Deepfakes: the fraud that keeps evolving (and is just getting started)
December, 10, 2025
4 minutes read
Deepfake fraud has gone from being a technological experiment to one of the most serious risks for businesses and users nowadays. Between 2024 and 2025, the accessibility of artificial intelligence (AI) allowed anyone to clone voices, create fake faces, or manipulate video calls in real time. This opened, in a way, a Pandora’s box, with attacks that are more convincing when compared to traditional mail or telephone fraud. Now criminals not only imitate a message or a partial part of a person: they imitate the whole person. This evolution explains the rapid increase in digital fraud incidents reported globally.
The types of fraud that have been revolutionized by deepfakes are varied, and new forms appear every year. The best known is “CEO” fraud, but now enhanced with AI, where the victim receives a call or video call from the supposed director of the company requesting urgent payments. But there are others that are just as sophisticated: family scams with cloned voices of children or parents, impersonation in banking processes or “Know Your Customer” (KYC), identity fraud in job interviews, internal fraud against employees, and even romantic scams using hyper-realistic avatars. All these attacks share the same idea: using AI to generate immediate trust and manipulate the victim.
The most important issue is that behind every attack there is very simple technology, and that is what is most worrying. In voice, models such as RVC v2, OpenVoice, or ElevenLabs allow voice cloning with just 10 to 20 seconds of audio. In addition, real-time voice conversion already has such low latency that criminals can hold fluid conversations without being detected.
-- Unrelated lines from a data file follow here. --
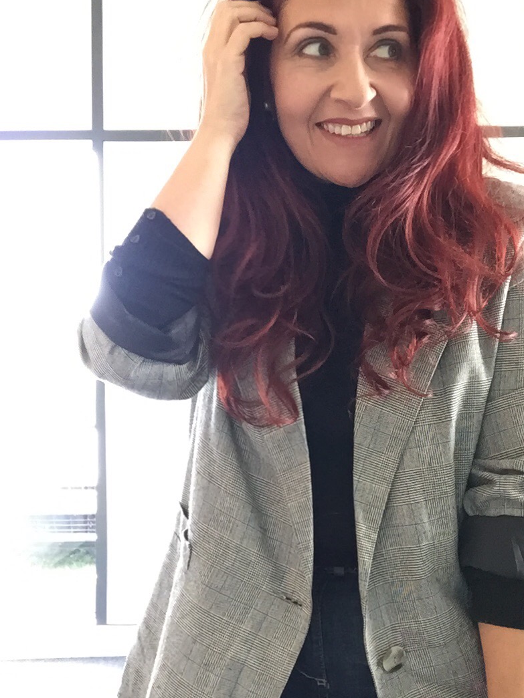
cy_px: 378
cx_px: 283
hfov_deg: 37.7
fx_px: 767
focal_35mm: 38
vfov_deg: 48.9
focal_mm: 2.65
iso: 160
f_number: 2.2
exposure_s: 1/33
In video, platforms such as HeyGen, Synthesia, and D-ID allow the creation of corporate avatars, while open-source tools such as DeepFaceLive allow live impersonation during video calls. All of this means that attackers do not require advanced technical knowledge to carry out fraud.
A modern deepfake scam follows a clear pattern. First, the attacker collects public data about the victim or the person they want to impersonate, such as YouTube videos, social media images, or audio from any video. Then they clone the voice or face using extremely fast training technologies and processes. The next step is to generate a dynamic script using language models capable of adapting to the victim’s responses. Finally, they carry out the impersonation by phone or on platforms such as Zoom, Teams, or WhatsApp, among many others. At some point, the attacker pressures the victim to make transfers or give authorizations. They even plan their subsequent escape, erasing digital traces to complicate the investigation.
Today, there are also multi-agent networks that enable criminals to carry out large-scale fraud. One agent generates the deepfake voice, another analyzes the conversation and decides what to say, another modulates emotion to simulate urgency or fear, and another coordinates the sending of malicious links or payment instructions. These systems can handle dozens or hundreds of simultaneous calls, adjusting to each victim in real time. This multiplies the attacker’s reach and renders many traditional detection techniques obsolete. We are facing a new type of attack, profiling using deepfakes.
Given this scenario, mitigation requires a combination of technical controls and human processes. Companies must implement clear policies: never authorize payments by voice or video call, use secret verification codes, apply two-factor authentication through independent channels, and strengthen anti-spoofing controls in internal processes. On a personal level, it is essential to be suspicious of any urgent messages, analyze inconsistencies in voice or video, and validate directly with the person involved. Advanced tools can help, but the first line of defense remains human verification.
Platforms such as Batuta provide an essential layer of management and prioritization. Batuta consolidates inventory, vulnerabilities, configurations, identities, and endpoint telemetry, allowing organizations to understand where their true weaknesses lie and which problems need to be solved first. Its approach is to reduce opportunities for an attacker to succeed; it is to keep systems up to date, close insecure configurations, identify identities with excessive privileges, automate remediation tasks, and standardize security processes.